§ Exercise
Produce a perfect copy of the listing, matching each line.

┌─ Data

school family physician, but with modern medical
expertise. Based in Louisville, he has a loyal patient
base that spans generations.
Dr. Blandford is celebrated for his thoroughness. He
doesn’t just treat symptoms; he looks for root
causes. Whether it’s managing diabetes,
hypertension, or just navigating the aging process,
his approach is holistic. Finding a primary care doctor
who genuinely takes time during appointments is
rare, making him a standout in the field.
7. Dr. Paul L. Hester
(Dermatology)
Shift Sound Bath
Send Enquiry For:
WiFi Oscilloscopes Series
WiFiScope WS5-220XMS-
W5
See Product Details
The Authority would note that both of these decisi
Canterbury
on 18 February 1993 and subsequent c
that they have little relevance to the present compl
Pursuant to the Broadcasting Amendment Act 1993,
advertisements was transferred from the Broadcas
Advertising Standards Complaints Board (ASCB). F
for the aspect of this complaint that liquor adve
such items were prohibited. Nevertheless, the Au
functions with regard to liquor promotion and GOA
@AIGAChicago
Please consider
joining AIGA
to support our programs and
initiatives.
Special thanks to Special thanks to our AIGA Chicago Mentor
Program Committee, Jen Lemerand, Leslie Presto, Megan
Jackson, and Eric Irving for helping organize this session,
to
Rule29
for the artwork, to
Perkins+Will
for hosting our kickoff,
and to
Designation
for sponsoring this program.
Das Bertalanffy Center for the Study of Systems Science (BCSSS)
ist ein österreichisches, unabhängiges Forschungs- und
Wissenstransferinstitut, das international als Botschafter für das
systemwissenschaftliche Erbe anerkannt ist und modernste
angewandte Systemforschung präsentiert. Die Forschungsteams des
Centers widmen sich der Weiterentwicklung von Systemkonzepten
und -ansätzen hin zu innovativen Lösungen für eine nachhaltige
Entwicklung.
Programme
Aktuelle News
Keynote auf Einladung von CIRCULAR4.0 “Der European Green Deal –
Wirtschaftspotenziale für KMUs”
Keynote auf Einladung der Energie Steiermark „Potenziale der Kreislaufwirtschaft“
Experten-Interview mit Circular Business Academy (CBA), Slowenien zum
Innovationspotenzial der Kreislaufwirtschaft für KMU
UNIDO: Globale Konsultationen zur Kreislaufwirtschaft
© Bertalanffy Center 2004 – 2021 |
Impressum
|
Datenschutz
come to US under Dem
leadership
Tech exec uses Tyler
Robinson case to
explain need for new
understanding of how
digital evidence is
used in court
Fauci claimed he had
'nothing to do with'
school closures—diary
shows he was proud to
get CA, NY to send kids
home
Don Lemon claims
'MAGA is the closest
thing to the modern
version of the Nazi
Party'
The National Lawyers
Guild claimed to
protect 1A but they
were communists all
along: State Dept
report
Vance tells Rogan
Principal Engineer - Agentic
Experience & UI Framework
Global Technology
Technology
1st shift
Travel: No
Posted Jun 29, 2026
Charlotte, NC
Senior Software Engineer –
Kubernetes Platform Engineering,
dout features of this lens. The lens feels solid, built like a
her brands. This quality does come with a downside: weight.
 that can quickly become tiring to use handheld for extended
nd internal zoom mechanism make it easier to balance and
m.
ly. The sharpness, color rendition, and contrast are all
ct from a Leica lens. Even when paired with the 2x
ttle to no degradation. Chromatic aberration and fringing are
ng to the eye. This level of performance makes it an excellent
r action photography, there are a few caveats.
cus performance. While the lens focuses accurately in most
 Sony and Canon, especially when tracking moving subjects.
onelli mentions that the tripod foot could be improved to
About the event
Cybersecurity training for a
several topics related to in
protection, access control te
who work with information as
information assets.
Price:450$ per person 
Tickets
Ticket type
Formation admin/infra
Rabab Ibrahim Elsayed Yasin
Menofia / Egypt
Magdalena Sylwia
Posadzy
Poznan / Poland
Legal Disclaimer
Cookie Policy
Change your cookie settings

└─

§ Response
school family physician, but with modern medical
expertise. Based in Louisville, he has a loyal patient
base that spans generations.
Dr. Blandford is celebrated for his thoroughness. He
doesn’t just treat symptoms; he looks for root
causes. Whether it’s managing diabetes,
hypertension, or just navigating the aging process,
his approach is holistic. Finding a primary care doctor
who genuinely takes time during appointments is
rare, making him a standout in the field.
7. Dr. Paul L. Hester
(Dermatology)
Shift Sound Bath
Send Enquiry For:
WiFi Oscilloscopes Series
WiFiScope WS5-220XMS-
W5
See Product Details
The Authority would note that both of these decisi
Canterbury
on 18 February 1993 and subsequent c
that they have little relevance to the present compl
Pursuant to the Broadcasting Amendment Act 1993,
advertisements was transferred from the Broadcas
Advertising Standards Complaints Board (ASCB). F
for the aspect of this complaint that liquor adve
such items were prohibited. Nevertheless, the Au
functions with regard to liquor promotion and GOA
@AIGAChicago
Please consider
joining AIGA
to support our programs and
initiatives.
Special thanks to Special thanks to our AIGA Chicago Mentor
Program Committee, Jen Lemerand, Leslie Presto, Megan
Jackson, and Eric Irving for helping organize this session,
to
Rule29
for the artwork, to
Perkins+Will
for hosting our kickoff,
and to
Designation
for sponsoring this program.
Das Bertalanffy Center for the Study of Systems Science (BCSSS)
ist ein österreichisches, unabhängiges Forschungs- und
Wissenstransferinstitut, das international als Botschafter für das
systemwissenschaftliche Erbe anerkannt ist und modernste
angewandte Systemforschung präsentiert. Die Forschungsteams des
Centers widmen sich der Weiterentwicklung von Systemkonzepten
und -ansätzen hin zu innovativen Lösungen für eine nachhaltige
Entwicklung.
Programme
Aktuelle News
Keynote auf Einladung von CIRCULAR4.0 “Der European Green Deal –
Wirtschaftspotenziale für KMUs”
Keynote auf Einladung der Energie Steiermark „Potenziale der Kreislaufwirtschaft“
Experten-Interview mit Circular Business Academy (CBA), Slowenien zum
Innovationspotenzial der Kreislaufwirtschaft für KMU
UNIDO: Globale Konsultationen zur Kreislaufwirtschaft
© Bertalanffy Center 2004 – 2021 |
Impressum
|
Datenschutz
come to US under Dem
leadership
Tech exec uses Tyler
Robinson case to
explain need for new
understanding of how
digital evidence is
used in court
Fauci claimed he had
'nothing to do with'
school closures—diary
shows he was proud to
get CA, NY to send kids
home
Don Lemon claims
'MAGA is the closest
thing to the modern
version of the Nazi
Party'
The National Lawyers
Guild claimed to
protect 1A but they
were communists all
along: State Dept
report
Vance tells Rogan
Principal Engineer - Agentic
Experience & UI Framework
Global Technology
Technology
1st shift
Travel: No
Posted Jun 29, 2026
Charlotte, NC
Senior Software Engineer –
Kubernetes Platform Engineering,
dout features of this lens. The lens feels solid, built like a
her brands. This quality does come with a downside: weight.
 that can quickly become tiring to use handheld for extended
nd internal zoom mechanism make it easier to balance and
m.
ly. The sharpness, color rendition, and contrast are all
ct from a Leica lens. Even when paired with the 2x
ttle to no degradation. Chromatic aberration and fringing are
ng to the eye. This level of performance makes it an excellent
r action photography, there are a few caveats.
cus performance. While the lens focuses accurately in most
 Sony and Canon, especially when tracking moving subjects.
onelli mentions that the tripod foot could be improved to
About the event
Cybersecurity training for a
several topics related to in
protection, access control te
who work with information as
information assets.
Price:450$ per person 
Tickets
Ticket type
Formation admin/infra
Rabab Ibrahim Elsayed Yasin
Menofia / Egypt
Magdalena Sylwia
Posadzy
Poznan / Poland
Legal Disclaimer
Cookie Policy
Change your cookie settings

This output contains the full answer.